Segment Start: Records for the exercise

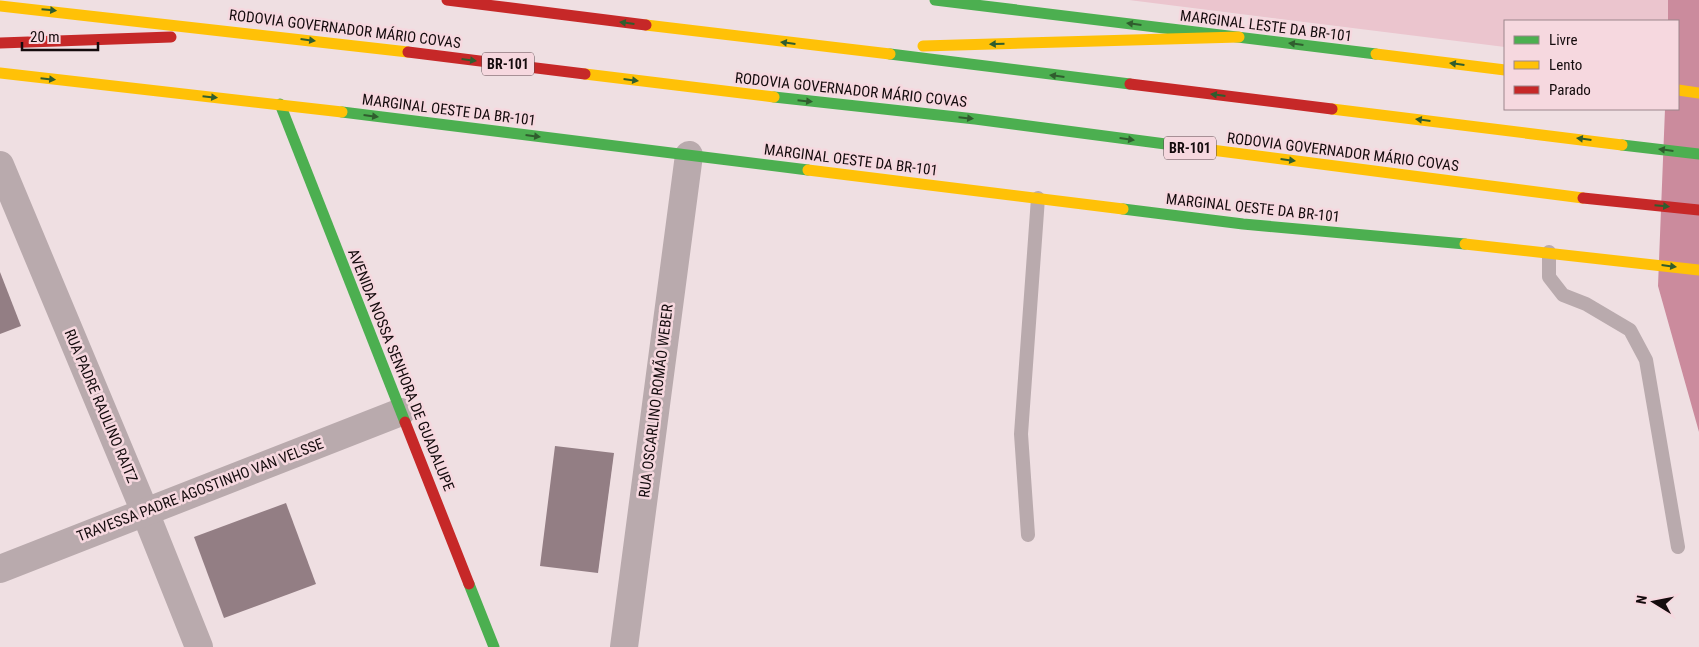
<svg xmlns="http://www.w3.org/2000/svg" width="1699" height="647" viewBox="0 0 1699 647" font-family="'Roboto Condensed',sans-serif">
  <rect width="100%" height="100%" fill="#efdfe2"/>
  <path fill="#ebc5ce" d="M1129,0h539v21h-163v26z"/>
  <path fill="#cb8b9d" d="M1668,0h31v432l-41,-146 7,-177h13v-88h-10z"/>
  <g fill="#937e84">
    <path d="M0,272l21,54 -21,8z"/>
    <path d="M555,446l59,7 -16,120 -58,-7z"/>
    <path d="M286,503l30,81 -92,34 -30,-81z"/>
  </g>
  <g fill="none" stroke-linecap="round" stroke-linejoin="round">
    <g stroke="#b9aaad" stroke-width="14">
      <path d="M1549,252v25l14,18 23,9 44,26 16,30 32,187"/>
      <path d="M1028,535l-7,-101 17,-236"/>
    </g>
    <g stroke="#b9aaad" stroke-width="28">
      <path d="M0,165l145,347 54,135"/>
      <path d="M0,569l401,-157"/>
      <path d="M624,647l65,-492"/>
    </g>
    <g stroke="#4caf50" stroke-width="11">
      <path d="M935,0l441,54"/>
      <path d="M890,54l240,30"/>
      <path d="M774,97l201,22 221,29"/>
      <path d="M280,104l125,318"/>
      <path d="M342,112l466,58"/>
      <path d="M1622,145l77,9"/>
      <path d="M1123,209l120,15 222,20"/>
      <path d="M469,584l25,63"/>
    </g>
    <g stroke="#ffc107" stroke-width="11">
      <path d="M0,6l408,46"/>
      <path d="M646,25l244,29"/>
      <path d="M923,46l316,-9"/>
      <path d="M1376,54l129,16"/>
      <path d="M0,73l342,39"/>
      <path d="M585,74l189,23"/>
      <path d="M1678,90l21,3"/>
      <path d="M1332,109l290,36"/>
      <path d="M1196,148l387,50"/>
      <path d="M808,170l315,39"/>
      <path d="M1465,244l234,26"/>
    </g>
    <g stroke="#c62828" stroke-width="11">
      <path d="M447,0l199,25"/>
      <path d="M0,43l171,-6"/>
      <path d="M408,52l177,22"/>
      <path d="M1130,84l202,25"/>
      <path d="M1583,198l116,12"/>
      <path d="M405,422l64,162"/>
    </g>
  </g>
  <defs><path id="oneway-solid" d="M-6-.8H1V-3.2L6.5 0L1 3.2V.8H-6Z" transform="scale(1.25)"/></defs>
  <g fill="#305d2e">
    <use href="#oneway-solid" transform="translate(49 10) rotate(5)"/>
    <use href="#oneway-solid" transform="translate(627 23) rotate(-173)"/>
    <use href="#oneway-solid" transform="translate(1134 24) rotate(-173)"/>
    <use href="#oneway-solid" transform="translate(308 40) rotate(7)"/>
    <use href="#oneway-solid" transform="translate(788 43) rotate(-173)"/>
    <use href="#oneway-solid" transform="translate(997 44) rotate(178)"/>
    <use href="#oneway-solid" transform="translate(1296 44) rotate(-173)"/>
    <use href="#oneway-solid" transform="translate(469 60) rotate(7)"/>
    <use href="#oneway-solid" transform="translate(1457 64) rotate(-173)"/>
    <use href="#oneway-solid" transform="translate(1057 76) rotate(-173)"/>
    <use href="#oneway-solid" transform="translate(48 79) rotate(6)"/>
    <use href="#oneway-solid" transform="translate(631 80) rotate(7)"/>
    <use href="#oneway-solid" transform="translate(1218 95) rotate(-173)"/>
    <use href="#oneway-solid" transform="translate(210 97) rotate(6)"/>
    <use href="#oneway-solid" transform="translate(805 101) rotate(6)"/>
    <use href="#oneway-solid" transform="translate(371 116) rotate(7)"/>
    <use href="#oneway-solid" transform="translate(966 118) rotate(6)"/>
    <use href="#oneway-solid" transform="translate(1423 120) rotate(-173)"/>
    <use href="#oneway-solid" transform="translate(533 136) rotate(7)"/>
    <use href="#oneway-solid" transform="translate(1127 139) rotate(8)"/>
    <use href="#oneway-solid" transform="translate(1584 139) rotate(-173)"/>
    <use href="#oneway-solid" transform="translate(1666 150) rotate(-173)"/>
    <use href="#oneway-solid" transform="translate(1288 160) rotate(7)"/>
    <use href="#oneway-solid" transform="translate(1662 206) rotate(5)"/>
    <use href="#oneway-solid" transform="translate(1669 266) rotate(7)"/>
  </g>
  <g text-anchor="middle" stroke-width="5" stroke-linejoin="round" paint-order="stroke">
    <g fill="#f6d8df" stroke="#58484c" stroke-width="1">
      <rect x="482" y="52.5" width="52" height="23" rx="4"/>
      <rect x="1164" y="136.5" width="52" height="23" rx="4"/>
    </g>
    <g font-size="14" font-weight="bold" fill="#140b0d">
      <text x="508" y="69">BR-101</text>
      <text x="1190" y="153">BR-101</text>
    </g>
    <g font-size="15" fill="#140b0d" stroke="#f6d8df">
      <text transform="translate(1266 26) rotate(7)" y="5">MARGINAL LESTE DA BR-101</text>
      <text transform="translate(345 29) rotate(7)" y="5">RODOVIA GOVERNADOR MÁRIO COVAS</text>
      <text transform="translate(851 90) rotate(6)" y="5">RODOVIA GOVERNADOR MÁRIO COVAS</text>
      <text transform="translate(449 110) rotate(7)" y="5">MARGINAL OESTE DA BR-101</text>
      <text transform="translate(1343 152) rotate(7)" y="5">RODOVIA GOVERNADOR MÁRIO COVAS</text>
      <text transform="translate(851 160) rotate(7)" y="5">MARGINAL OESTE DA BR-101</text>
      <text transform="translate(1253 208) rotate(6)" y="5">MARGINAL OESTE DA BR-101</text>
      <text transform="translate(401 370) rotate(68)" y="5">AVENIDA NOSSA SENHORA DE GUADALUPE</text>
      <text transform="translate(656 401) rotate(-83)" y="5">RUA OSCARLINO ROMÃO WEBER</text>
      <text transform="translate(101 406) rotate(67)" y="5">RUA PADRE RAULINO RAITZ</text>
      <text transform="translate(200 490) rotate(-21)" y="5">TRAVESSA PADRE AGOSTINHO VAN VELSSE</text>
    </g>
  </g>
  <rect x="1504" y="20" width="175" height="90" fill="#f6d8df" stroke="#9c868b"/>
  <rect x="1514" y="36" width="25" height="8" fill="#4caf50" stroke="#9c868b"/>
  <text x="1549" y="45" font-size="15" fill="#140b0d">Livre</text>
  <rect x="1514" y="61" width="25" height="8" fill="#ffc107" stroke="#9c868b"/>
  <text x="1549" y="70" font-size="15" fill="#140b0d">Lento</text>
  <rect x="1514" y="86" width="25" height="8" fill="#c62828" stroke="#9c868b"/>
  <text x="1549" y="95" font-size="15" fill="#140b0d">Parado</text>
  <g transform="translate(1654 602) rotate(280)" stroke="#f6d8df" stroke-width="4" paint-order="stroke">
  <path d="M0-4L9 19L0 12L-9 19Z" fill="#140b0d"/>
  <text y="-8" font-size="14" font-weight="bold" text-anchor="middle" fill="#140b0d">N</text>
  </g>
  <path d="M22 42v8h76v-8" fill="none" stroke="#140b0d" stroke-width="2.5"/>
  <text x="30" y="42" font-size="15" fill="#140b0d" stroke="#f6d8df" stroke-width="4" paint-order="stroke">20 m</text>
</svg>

Segment End: Records for the exercise

## Problem statement
A verbatim copy of the records is needed, with all images omitted.

## Exercise output
<svg xmlns="http://www.w3.org/2000/svg" width="1699" height="647" viewBox="0 0 1699 647" font-family="'Roboto Condensed',sans-serif">
  <rect width="100%" height="100%" fill="#efdfe2"/>
  <path fill="#ebc5ce" d="M1129,0h539v21h-163v26z"/>
  <path fill="#cb8b9d" d="M1668,0h31v432l-41,-146 7,-177h13v-88h-10z"/>
  <g fill="#937e84">
    <path d="M0,272l21,54 -21,8z"/>
    <path d="M555,446l59,7 -16,120 -58,-7z"/>
    <path d="M286,503l30,81 -92,34 -30,-81z"/>
  </g>
  <g fill="none" stroke-linecap="round" stroke-linejoin="round">
    <g stroke="#b9aaad" stroke-width="14">
      <path d="M1549,252v25l14,18 23,9 44,26 16,30 32,187"/>
      <path d="M1028,535l-7,-101 17,-236"/>
    </g>
    <g stroke="#b9aaad" stroke-width="28">
      <path d="M0,165l145,347 54,135"/>
      <path d="M0,569l401,-157"/>
      <path d="M624,647l65,-492"/>
    </g>
    <g stroke="#4caf50" stroke-width="11">
      <path d="M935,0l441,54"/>
      <path d="M890,54l240,30"/>
      <path d="M774,97l201,22 221,29"/>
      <path d="M280,104l125,318"/>
      <path d="M342,112l466,58"/>
      <path d="M1622,145l77,9"/>
      <path d="M1123,209l120,15 222,20"/>
      <path d="M469,584l25,63"/>
    </g>
    <g stroke="#ffc107" stroke-width="11">
      <path d="M0,6l408,46"/>
      <path d="M646,25l244,29"/>
      <path d="M923,46l316,-9"/>
      <path d="M1376,54l129,16"/>
      <path d="M0,73l342,39"/>
      <path d="M585,74l189,23"/>
      <path d="M1678,90l21,3"/>
      <path d="M1332,109l290,36"/>
      <path d="M1196,148l387,50"/>
      <path d="M808,170l315,39"/>
      <path d="M1465,244l234,26"/>
    </g>
    <g stroke="#c62828" stroke-width="11">
      <path d="M447,0l199,25"/>
      <path d="M0,43l171,-6"/>
      <path d="M408,52l177,22"/>
      <path d="M1130,84l202,25"/>
      <path d="M1583,198l116,12"/>
      <path d="M405,422l64,162"/>
    </g>
  </g>
  <defs><path id="oneway-solid" d="M-6-.8H1V-3.2L6.5 0L1 3.2V.8H-6Z" transform="scale(1.25)"/></defs>
  <g fill="#305d2e">
    <use href="#oneway-solid" transform="translate(49 10) rotate(5)"/>
    <use href="#oneway-solid" transform="translate(627 23) rotate(-173)"/>
    <use href="#oneway-solid" transform="translate(1134 24) rotate(-173)"/>
    <use href="#oneway-solid" transform="translate(308 40) rotate(7)"/>
    <use href="#oneway-solid" transform="translate(788 43) rotate(-173)"/>
    <use href="#oneway-solid" transform="translate(997 44) rotate(178)"/>
    <use href="#oneway-solid" transform="translate(1296 44) rotate(-173)"/>
    <use href="#oneway-solid" transform="translate(469 60) rotate(7)"/>
    <use href="#oneway-solid" transform="translate(1457 64) rotate(-173)"/>
    <use href="#oneway-solid" transform="translate(1057 76) rotate(-173)"/>
    <use href="#oneway-solid" transform="translate(48 79) rotate(6)"/>
    <use href="#oneway-solid" transform="translate(631 80) rotate(7)"/>
    <use href="#oneway-solid" transform="translate(1218 95) rotate(-173)"/>
    <use href="#oneway-solid" transform="translate(210 97) rotate(6)"/>
    <use href="#oneway-solid" transform="translate(805 101) rotate(6)"/>
    <use href="#oneway-solid" transform="translate(371 116) rotate(7)"/>
    <use href="#oneway-solid" transform="translate(966 118) rotate(6)"/>
    <use href="#oneway-solid" transform="translate(1423 120) rotate(-173)"/>
    <use href="#oneway-solid" transform="translate(533 136) rotate(7)"/>
    <use href="#oneway-solid" transform="translate(1127 139) rotate(8)"/>
    <use href="#oneway-solid" transform="translate(1584 139) rotate(-173)"/>
    <use href="#oneway-solid" transform="translate(1666 150) rotate(-173)"/>
    <use href="#oneway-solid" transform="translate(1288 160) rotate(7)"/>
    <use href="#oneway-solid" transform="translate(1662 206) rotate(5)"/>
    <use href="#oneway-solid" transform="translate(1669 266) rotate(7)"/>
  </g>
  <g text-anchor="middle" stroke-width="5" stroke-linejoin="round" paint-order="stroke">
    <g fill="#f6d8df" stroke="#58484c" stroke-width="1">
      <rect x="482" y="52.5" width="52" height="23" rx="4"/>
      <rect x="1164" y="136.5" width="52" height="23" rx="4"/>
    </g>
    <g font-size="14" font-weight="bold" fill="#140b0d">
      <text x="508" y="69">BR-101</text>
      <text x="1190" y="153">BR-101</text>
    </g>
    <g font-size="15" fill="#140b0d" stroke="#f6d8df">
      <text transform="translate(1266 26) rotate(7)" y="5">MARGINAL LESTE DA BR-101</text>
      <text transform="translate(345 29) rotate(7)" y="5">RODOVIA GOVERNADOR MÁRIO COVAS</text>
      <text transform="translate(851 90) rotate(6)" y="5">RODOVIA GOVERNADOR MÁRIO COVAS</text>
      <text transform="translate(449 110) rotate(7)" y="5">MARGINAL OESTE DA BR-101</text>
      <text transform="translate(1343 152) rotate(7)" y="5">RODOVIA GOVERNADOR MÁRIO COVAS</text>
      <text transform="translate(851 160) rotate(7)" y="5">MARGINAL OESTE DA BR-101</text>
      <text transform="translate(1253 208) rotate(6)" y="5">MARGINAL OESTE DA BR-101</text>
      <text transform="translate(401 370) rotate(68)" y="5">AVENIDA NOSSA SENHORA DE GUADALUPE</text>
      <text transform="translate(656 401) rotate(-83)" y="5">RUA OSCARLINO ROMÃO WEBER</text>
      <text transform="translate(101 406) rotate(67)" y="5">RUA PADRE RAULINO RAITZ</text>
      <text transform="translate(200 490) rotate(-21)" y="5">TRAVESSA PADRE AGOSTINHO VAN VELSSE</text>
    </g>
  </g>
  <rect x="1504" y="20" width="175" height="90" fill="#f6d8df" stroke="#9c868b"/>
  <rect x="1514" y="36" width="25" height="8" fill="#4caf50" stroke="#9c868b"/>
  <text x="1549" y="45" font-size="15" fill="#140b0d">Livre</text>
  <rect x="1514" y="61" width="25" height="8" fill="#ffc107" stroke="#9c868b"/>
  <text x="1549" y="70" font-size="15" fill="#140b0d">Lento</text>
  <rect x="1514" y="86" width="25" height="8" fill="#c62828" stroke="#9c868b"/>
  <text x="1549" y="95" font-size="15" fill="#140b0d">Parado</text>
  <g transform="translate(1654 602) rotate(280)" stroke="#f6d8df" stroke-width="4" paint-order="stroke">
  <path d="M0-4L9 19L0 12L-9 19Z" fill="#140b0d"/>
  <text y="-8" font-size="14" font-weight="bold" text-anchor="middle" fill="#140b0d">N</text>
  </g>
  <path d="M22 42v8h76v-8" fill="none" stroke="#140b0d" stroke-width="2.5"/>
  <text x="30" y="42" font-size="15" fill="#140b0d" stroke="#f6d8df" stroke-width="4" paint-order="stroke">20 m</text>
</svg>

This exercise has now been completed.